Dataset listing:
## begin

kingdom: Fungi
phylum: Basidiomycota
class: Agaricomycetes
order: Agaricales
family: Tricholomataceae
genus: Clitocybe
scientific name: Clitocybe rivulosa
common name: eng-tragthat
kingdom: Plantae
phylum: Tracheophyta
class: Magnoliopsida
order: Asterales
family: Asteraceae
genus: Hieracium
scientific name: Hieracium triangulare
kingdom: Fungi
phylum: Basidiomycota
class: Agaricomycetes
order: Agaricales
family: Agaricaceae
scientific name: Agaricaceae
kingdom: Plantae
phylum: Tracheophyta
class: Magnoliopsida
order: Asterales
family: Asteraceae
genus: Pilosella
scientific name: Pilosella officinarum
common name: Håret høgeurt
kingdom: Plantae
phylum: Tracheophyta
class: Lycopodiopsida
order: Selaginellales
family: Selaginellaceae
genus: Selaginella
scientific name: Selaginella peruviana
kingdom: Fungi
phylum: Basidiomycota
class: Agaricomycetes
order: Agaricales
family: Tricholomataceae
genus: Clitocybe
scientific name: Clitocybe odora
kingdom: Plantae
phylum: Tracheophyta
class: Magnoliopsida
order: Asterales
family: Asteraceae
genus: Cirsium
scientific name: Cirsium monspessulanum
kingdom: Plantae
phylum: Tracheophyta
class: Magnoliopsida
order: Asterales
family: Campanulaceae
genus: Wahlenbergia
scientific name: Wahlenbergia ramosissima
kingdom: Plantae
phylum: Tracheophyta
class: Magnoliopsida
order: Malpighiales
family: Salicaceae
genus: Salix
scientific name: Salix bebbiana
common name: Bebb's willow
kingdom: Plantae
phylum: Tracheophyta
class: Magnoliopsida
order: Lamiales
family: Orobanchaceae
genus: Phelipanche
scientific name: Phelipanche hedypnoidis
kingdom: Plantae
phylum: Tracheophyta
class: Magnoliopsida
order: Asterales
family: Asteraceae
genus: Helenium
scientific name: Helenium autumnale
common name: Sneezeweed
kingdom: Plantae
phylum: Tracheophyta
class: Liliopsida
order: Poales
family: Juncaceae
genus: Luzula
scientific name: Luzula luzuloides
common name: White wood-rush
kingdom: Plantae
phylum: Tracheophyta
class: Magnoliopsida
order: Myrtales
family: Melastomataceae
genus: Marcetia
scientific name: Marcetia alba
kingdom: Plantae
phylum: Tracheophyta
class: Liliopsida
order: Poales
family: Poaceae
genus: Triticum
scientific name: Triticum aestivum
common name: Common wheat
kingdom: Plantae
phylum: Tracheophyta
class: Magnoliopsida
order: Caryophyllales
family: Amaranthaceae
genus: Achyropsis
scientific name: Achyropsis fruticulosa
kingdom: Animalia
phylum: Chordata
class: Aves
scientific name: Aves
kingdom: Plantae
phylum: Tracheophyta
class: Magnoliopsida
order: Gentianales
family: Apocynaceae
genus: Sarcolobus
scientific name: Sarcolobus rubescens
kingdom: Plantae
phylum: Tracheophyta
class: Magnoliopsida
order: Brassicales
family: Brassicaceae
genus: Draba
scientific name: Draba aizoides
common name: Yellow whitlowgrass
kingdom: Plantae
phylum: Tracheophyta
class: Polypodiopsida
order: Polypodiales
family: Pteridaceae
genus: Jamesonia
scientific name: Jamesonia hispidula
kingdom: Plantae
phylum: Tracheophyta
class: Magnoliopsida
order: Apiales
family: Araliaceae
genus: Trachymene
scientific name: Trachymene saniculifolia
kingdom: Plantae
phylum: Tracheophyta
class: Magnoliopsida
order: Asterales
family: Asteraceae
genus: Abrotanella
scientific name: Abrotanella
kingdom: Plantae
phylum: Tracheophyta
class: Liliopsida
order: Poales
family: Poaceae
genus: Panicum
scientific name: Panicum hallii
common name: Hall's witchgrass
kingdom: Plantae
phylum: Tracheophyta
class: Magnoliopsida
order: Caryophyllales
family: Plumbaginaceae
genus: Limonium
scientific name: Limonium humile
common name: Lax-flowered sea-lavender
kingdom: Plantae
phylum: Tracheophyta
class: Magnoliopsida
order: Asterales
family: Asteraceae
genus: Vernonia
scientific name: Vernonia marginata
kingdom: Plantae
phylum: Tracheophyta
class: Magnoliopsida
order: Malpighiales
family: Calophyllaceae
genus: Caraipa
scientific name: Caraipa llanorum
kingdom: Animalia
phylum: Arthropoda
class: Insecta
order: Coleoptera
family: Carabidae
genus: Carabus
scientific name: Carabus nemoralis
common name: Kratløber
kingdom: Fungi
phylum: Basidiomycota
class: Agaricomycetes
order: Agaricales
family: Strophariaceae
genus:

## end

Do this:
Present every line of the listing above as a Markdown table with two columns, "No." for the row number and "Listing line" for the line itself, and skip any blank lines.

Response to this task:
| No. | Listing line |
|---|---|
| 1 | kingdom: Fungi |
| 2 | phylum: Basidiomycota |
| 3 | class: Agaricomycetes |
| 4 | order: Agaricales |
| 5 | family: Tricholomataceae |
| 6 | genus: Clitocybe |
| 7 | scientific name: Clitocybe rivulosa |
| 8 | common name: eng-tragthat |
| 9 | kingdom: Plantae |
| 10 | phylum: Tracheophyta |
| 11 | class: Magnoliopsida |
| 12 | order: Asterales |
| 13 | family: Asteraceae |
| 14 | genus: Hieracium |
| 15 | scientific name: Hieracium triangulare |
| 16 | kingdom: Fungi |
| 17 | phylum: Basidiomycota |
| 18 | class: Agaricomycetes |
| 19 | order: Agaricales |
| 20 | family: Agaricaceae |
| 21 | scientific name: Agaricaceae |
| 22 | kingdom: Plantae |
| 23 | phylum: Tracheophyta |
| 24 | class: Magnoliopsida |
| 25 | order: Asterales |
| 26 | family: Asteraceae |
| 27 | genus: Pilosella |
| 28 | scientific name: Pilosella officinarum |
| 29 | common name: Håret høgeurt |
| 30 | kingdom: Plantae |
| 31 | phylum: Tracheophyta |
| 32 | class: Lycopodiopsida |
| 33 | order: Selaginellales |
| 34 | family: Selaginellaceae |
| 35 | genus: Selaginella |
| 36 | scientific name: Selaginella peruviana |
| 37 | kingdom: Fungi |
| 38 | phylum: Basidiomycota |
| 39 | class: Agaricomycetes |
| 40 | order: Agaricales |
| 41 | family: Tricholomataceae |
| 42 | genus: Clitocybe |
| 43 | scientific name: Clitocybe odora |
| 44 | kingdom: Plantae |
| 45 | phylum: Tracheophyta |
| 46 | class: Magnoliopsida |
| 47 | order: Asterales |
| 48 | family: Asteraceae |
| 49 | genus: Cirsium |
| 50 | scientific name: Cirsium monspessulanum |
| 51 | kingdom: Plantae |
| 52 | phylum: Tracheophyta |
| 53 | class: Magnoliopsida |
| 54 | order: Asterales |
| 55 | family: Campanulaceae |
| 56 | genus: Wahlenbergia |
| 57 | scientific name: Wahlenbergia ramosissima |
| 58 | kingdom: Plantae |
| 59 | phylum: Tracheophyta |
| 60 | class: Magnoliopsida |
| 61 | order: Malpighiales |
| 62 | family: Salicaceae |
| 63 | genus: Salix |
| 64 | scientific name: Salix bebbiana |
| 65 | common name: Bebb's willow |
| 66 | kingdom: Plantae |
| 67 | phylum: Tracheophyta |
| 68 | class: Magnoliopsida |
| 69 | order: Lamiales |
| 70 | family: Orobanchaceae |
| 71 | genus: Phelipanche |
| 72 | scientific name: Phelipanche hedypnoidis |
| 73 | kingdom: Plantae |
| 74 | phylum: Tracheophyta |
| 75 | class: Magnoliopsida |
| 76 | order: Asterales |
| 77 | family: Asteraceae |
| 78 | genus: Helenium |
| 79 | scientific name: Helenium autumnale |
| 80 | common name: Sneezeweed |
| 81 | kingdom: Plantae |
| 82 | phylum: Tracheophyta |
| 83 | class: Liliopsida |
| 84 | order: Poales |
| 85 | family: Juncaceae |
| 86 | genus: Luzula |
| 87 | scientific name: Luzula luzuloides |
| 88 | common name: White wood-rush |
| 89 | kingdom: Plantae |
| 90 | phylum: Tracheophyta |
| 91 | class: Magnoliopsida |
| 92 | order: Myrtales |
| 93 | family: Melastomataceae |
| 94 | genus: Marcetia |
| 95 | scientific name: Marcetia alba |
| 96 | kingdom: Plantae |
| 97 | phylum: Tracheophyta |
| 98 | class: Liliopsida |
| 99 | order: Poales |
| 100 | family: Poaceae |
| 101 | genus: Triticum |
| 102 | scientific name: Triticum aestivum |
| 103 | common name: Common wheat |
| 104 | kingdom: Plantae |
| 105 | phylum: Tracheophyta |
| 106 | class: Magnoliopsida |
| 107 | order: Caryophyllales |
| 108 | family: Amaranthaceae |
| 109 | genus: Achyropsis |
| 110 | scientific name: Achyropsis fruticulosa |
| 111 | kingdom: Animalia |
| 112 | phylum: Chordata |
| 113 | class: Aves |
| 114 | scientific name: Aves |
| 115 | kingdom: Plantae |
| 116 | phylum: Tracheophyta |
| 117 | class: Magnoliopsida |
| 118 | order: Gentianales |
| 119 | family: Apocynaceae |
| 120 | genus: Sarcolobus |
| 121 | scientific name: Sarcolobus rubescens |
| 122 | kingdom: Plantae |
| 123 | phylum: Tracheophyta |
| 124 | class: Magnoliopsida |
| 125 | order: Brassicales |
| 126 | family: Brassicaceae |
| 127 | genus: Draba |
| 128 | scientific name: Draba aizoides |
| 129 | common name: Yellow whitlowgrass |
| 130 | kingdom: Plantae |
| 131 | phylum: Tracheophyta |
| 132 | class: Polypodiopsida |
| 133 | order: Polypodiales |
| 134 | family: Pteridaceae |
| 135 | genus: Jamesonia |
| 136 | scientific name: Jamesonia hispidula |
| 137 | kingdom: Plantae |
| 138 | phylum: Tracheophyta |
| 139 | class: Magnoliopsida |
| 140 | order: Apiales |
| 141 | family: Araliaceae |
| 142 | genus: Trachymene |
| 143 | scientific name: Trachymene saniculifolia |
| 144 | kingdom: Plantae |
| 145 | phylum: Tracheophyta |
| 146 | class: Magnoliopsida |
| 147 | order: Asterales |
| 148 | family: Asteraceae |
| 149 | genus: Abrotanella |
| 150 | scientific name: Abrotanella |
| 151 | kingdom: Plantae |
| 152 | phylum: Tracheophyta |
| 153 | class: Liliopsida |
| 154 | order: Poales |
| 155 | family: Poaceae |
| 156 | genus: Panicum |
| 157 | scientific name: Panicum hallii |
| 158 | common name: Hall's witchgrass |
| 159 | kingdom: Plantae |
| 160 | phylum: Tracheophyta |
| 161 | class: Magnoliopsida |
| 162 | order: Caryophyllales |
| 163 | family: Plumbaginaceae |
| 164 | genus: Limonium |
| 165 | scientific name: Limonium humile |
| 166 | common name: Lax-flowered sea-lavender |
| 167 | kingdom: Plantae |
| 168 | phylum: Tracheophyta |
| 169 | class: Magnoliopsida |
| 170 | order: Asterales |
| 171 | family: Asteraceae |
| 172 | genus: Vernonia |
| 173 | scientific name: Vernonia marginata |
| 174 | kingdom: Plantae |
| 175 | phylum: Tracheophyta |
| 176 | class: Magnoliopsida |
| 177 | order: Malpighiales |
| 178 | family: Calophyllaceae |
| 179 | genus: Caraipa |
| 180 | scientific name: Caraipa llanorum |
| 181 | kingdom: Animalia |
| 182 | phylum: Arthropoda |
| 183 | class: Insecta |
| 184 | order: Coleoptera |
| 185 | family: Carabidae |
| 186 | genus: Carabus |
| 187 | scientific name: Carabus nemoralis |
| 188 | common name: Kratløber |
| 189 | kingdom: Fungi |
| 190 | phylum: Basidiomycota |
| 191 | class: Agaricomycetes |
| 192 | order: Agaricales |
| 193 | family: Strophariaceae |
| 194 | genus: |